Segment Open

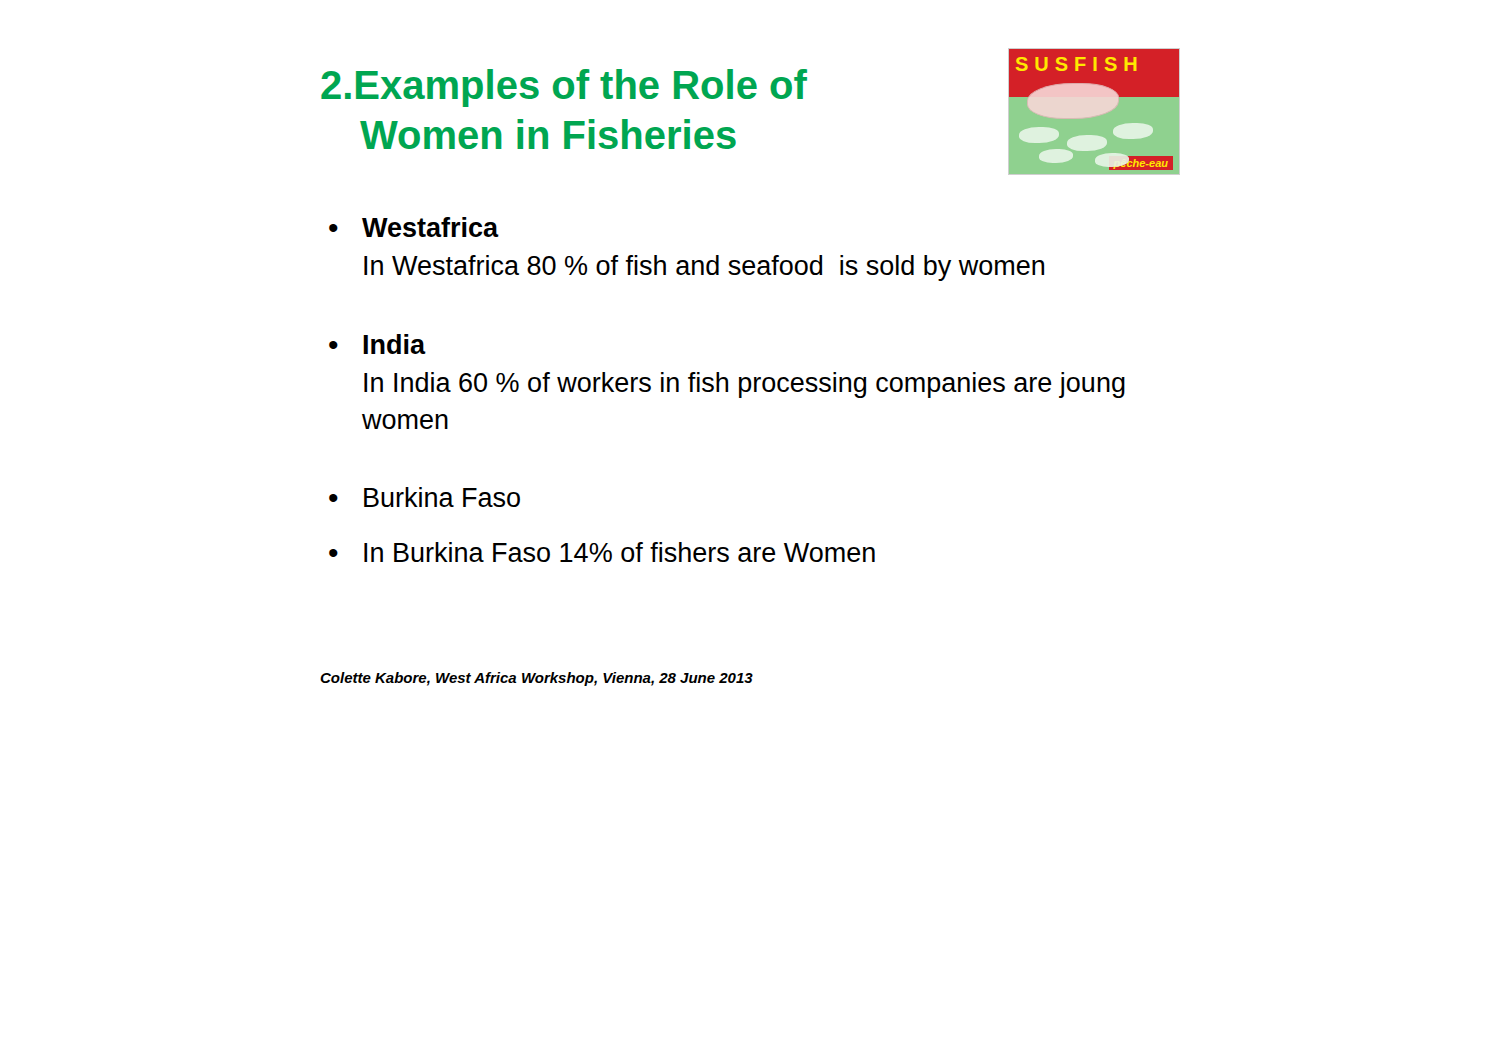SUSFISH
pêche-eau
2.Examples of the Role ofWomen in Fisheries
Westafrica In Westafrica 80 % of fish and seafood is sold by women
India In India 60 % of workers in fish processing companies are joung women
Burkina Faso
In Burkina Faso 14% of fishers are Women
Colette Kabore, West Africa Workshop, Vienna, 28 June 2013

Segment Closed

Copy exactly the lines running from the one that contains "2.Examples of the Role ofWomen in Fisheries" to the end of the material, both ends included.

2.Examples of the Role ofWomen in Fisheries
Westafrica In Westafrica 80 % of fish and seafood is sold by women
India In India 60 % of workers in fish processing companies are joung women
Burkina Faso
In Burkina Faso 14% of fishers are Women
Colette Kabore, West Africa Workshop, Vienna, 28 June 2013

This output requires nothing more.